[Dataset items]
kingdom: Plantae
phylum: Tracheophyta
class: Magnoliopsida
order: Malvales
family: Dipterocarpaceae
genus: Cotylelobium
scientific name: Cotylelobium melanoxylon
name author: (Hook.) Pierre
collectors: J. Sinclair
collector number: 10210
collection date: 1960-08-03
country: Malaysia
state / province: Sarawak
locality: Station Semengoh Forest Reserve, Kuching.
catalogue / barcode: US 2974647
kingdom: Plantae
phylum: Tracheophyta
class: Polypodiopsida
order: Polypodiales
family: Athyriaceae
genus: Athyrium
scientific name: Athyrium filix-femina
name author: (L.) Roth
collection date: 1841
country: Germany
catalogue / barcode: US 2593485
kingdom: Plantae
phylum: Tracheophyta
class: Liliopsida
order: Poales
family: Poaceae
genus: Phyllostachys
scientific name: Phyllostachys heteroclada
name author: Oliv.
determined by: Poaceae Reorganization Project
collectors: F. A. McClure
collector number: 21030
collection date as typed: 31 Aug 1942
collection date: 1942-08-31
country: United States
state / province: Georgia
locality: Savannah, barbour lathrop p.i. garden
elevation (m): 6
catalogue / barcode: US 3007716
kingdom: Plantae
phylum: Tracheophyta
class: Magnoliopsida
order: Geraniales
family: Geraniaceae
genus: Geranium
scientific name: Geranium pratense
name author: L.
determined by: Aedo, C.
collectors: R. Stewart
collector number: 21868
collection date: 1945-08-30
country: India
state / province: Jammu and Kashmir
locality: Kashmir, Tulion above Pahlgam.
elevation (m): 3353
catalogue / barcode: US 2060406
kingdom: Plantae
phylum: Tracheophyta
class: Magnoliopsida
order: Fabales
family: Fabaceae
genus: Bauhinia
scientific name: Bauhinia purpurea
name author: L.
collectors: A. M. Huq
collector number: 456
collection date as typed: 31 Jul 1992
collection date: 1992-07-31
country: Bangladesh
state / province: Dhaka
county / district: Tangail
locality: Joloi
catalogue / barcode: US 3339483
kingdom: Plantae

### [Goal of the exercise]
Can you copy every entry above line for line, with no changes?

### [Result of this exercise]
kingdom: Plantae
phylum: Tracheophyta
class: Magnoliopsida
order: Malvales
family: Dipterocarpaceae
genus: Cotylelobium
scientific name: Cotylelobium melanoxylon
name author: (Hook.) Pierre
collectors: J. Sinclair
collector number: 10210
collection date: 1960-08-03
country: Malaysia
state / province: Sarawak
locality: Station Semengoh Forest Reserve, Kuching.
catalogue / barcode: US 2974647
kingdom: Plantae
phylum: Tracheophyta
class: Polypodiopsida
order: Polypodiales
family: Athyriaceae
genus: Athyrium
scientific name: Athyrium filix-femina
name author: (L.) Roth
collection date: 1841
country: Germany
catalogue / barcode: US 2593485
kingdom: Plantae
phylum: Tracheophyta
class: Liliopsida
order: Poales
family: Poaceae
genus: Phyllostachys
scientific name: Phyllostachys heteroclada
name author: Oliv.
determined by: Poaceae Reorganization Project
collectors: F. A. McClure
collector number: 21030
collection date as typed: 31 Aug 1942
collection date: 1942-08-31
country: United States
state / province: Georgia
locality: Savannah, barbour lathrop p.i. garden
elevation (m): 6
catalogue / barcode: US 3007716
kingdom: Plantae
phylum: Tracheophyta
class: Magnoliopsida
order: Geraniales
family: Geraniaceae
genus: Geranium
scientific name: Geranium pratense
name author: L.
determined by: Aedo, C.
collectors: R. Stewart
collector number: 21868
collection date: 1945-08-30
country: India
state / province: Jammu and Kashmir
locality: Kashmir, Tulion above Pahlgam.
elevation (m): 3353
catalogue / barcode: US 2060406
kingdom: Plantae
phylum: Tracheophyta
class: Magnoliopsida
order: Fabales
family: Fabaceae
genus: Bauhinia
scientific name: Bauhinia purpurea
name author: L.
collectors: A. M. Huq
collector number: 456
collection date as typed: 31 Jul 1992
collection date: 1992-07-31
country: Bangladesh
state / province: Dhaka
county / district: Tangail
locality: Joloi
catalogue / barcode: US 3339483
kingdom: Plantae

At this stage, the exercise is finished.